» Exercise objective:
Revise the data below by writing out every line again with "collectors" changed to "collected by" and nothing else altered.

Records:
• • •

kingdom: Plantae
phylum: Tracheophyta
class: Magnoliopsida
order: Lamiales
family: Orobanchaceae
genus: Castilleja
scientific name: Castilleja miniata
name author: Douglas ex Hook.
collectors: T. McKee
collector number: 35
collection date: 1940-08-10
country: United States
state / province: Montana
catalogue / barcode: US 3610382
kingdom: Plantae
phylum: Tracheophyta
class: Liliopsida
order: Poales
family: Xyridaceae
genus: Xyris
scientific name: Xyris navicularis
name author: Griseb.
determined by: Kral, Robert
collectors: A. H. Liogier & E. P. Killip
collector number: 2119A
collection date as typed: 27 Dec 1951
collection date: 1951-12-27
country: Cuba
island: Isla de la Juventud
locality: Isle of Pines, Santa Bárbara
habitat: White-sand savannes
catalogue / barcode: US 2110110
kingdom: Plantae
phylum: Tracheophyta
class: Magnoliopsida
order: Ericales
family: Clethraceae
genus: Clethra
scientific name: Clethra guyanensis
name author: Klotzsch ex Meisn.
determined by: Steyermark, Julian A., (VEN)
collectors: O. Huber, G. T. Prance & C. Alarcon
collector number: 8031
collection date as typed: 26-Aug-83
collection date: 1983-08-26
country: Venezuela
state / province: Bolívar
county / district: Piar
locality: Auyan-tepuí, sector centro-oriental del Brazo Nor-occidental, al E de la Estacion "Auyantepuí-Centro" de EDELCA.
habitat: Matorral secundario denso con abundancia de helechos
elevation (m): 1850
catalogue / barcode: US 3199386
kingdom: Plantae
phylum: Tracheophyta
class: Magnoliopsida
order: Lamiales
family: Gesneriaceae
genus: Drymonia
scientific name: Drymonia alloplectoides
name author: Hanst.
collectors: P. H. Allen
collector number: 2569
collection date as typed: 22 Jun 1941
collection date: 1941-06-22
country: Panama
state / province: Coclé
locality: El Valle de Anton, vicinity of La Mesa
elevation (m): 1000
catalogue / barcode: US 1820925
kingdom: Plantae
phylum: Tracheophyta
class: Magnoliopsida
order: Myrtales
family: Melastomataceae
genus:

• • •

» Full solution:
kingdom: Plantae
phylum: Tracheophyta
class: Magnoliopsida
order: Lamiales
family: Orobanchaceae
genus: Castilleja
scientific name: Castilleja miniata
name author: Douglas ex Hook.
collected by: T. McKee
collector number: 35
collection date: 1940-08-10
country: United States
state / province: Montana
catalogue / barcode: US 3610382
kingdom: Plantae
phylum: Tracheophyta
class: Liliopsida
order: Poales
family: Xyridaceae
genus: Xyris
scientific name: Xyris navicularis
name author: Griseb.
determined by: Kral, Robert
collected by: A. H. Liogier & E. P. Killip
collector number: 2119A
collection date as typed: 27 Dec 1951
collection date: 1951-12-27
country: Cuba
island: Isla de la Juventud
locality: Isle of Pines, Santa Bárbara
habitat: White-sand savannes
catalogue / barcode: US 2110110
kingdom: Plantae
phylum: Tracheophyta
class: Magnoliopsida
order: Ericales
family: Clethraceae
genus: Clethra
scientific name: Clethra guyanensis
name author: Klotzsch ex Meisn.
determined by: Steyermark, Julian A., (VEN)
collected by: O. Huber, G. T. Prance & C. Alarcon
collector number: 8031
collection date as typed: 26-Aug-83
collection date: 1983-08-26
country: Venezuela
state / province: Bolívar
county / district: Piar
locality: Auyan-tepuí, sector centro-oriental del Brazo Nor-occidental, al E de la Estacion "Auyantepuí-Centro" de EDELCA.
habitat: Matorral secundario denso con abundancia de helechos
elevation (m): 1850
catalogue / barcode: US 3199386
kingdom: Plantae
phylum: Tracheophyta
class: Magnoliopsida
order: Lamiales
family: Gesneriaceae
genus: Drymonia
scientific name: Drymonia alloplectoides
name author: Hanst.
collected by: P. H. Allen
collector number: 2569
collection date as typed: 22 Jun 1941
collection date: 1941-06-22
country: Panama
state / province: Coclé
locality: El Valle de Anton, vicinity of La Mesa
elevation (m): 1000
catalogue / barcode: US 1820925
kingdom: Plantae
phylum: Tracheophyta
class: Magnoliopsida
order: Myrtales
family: Melastomataceae
genus:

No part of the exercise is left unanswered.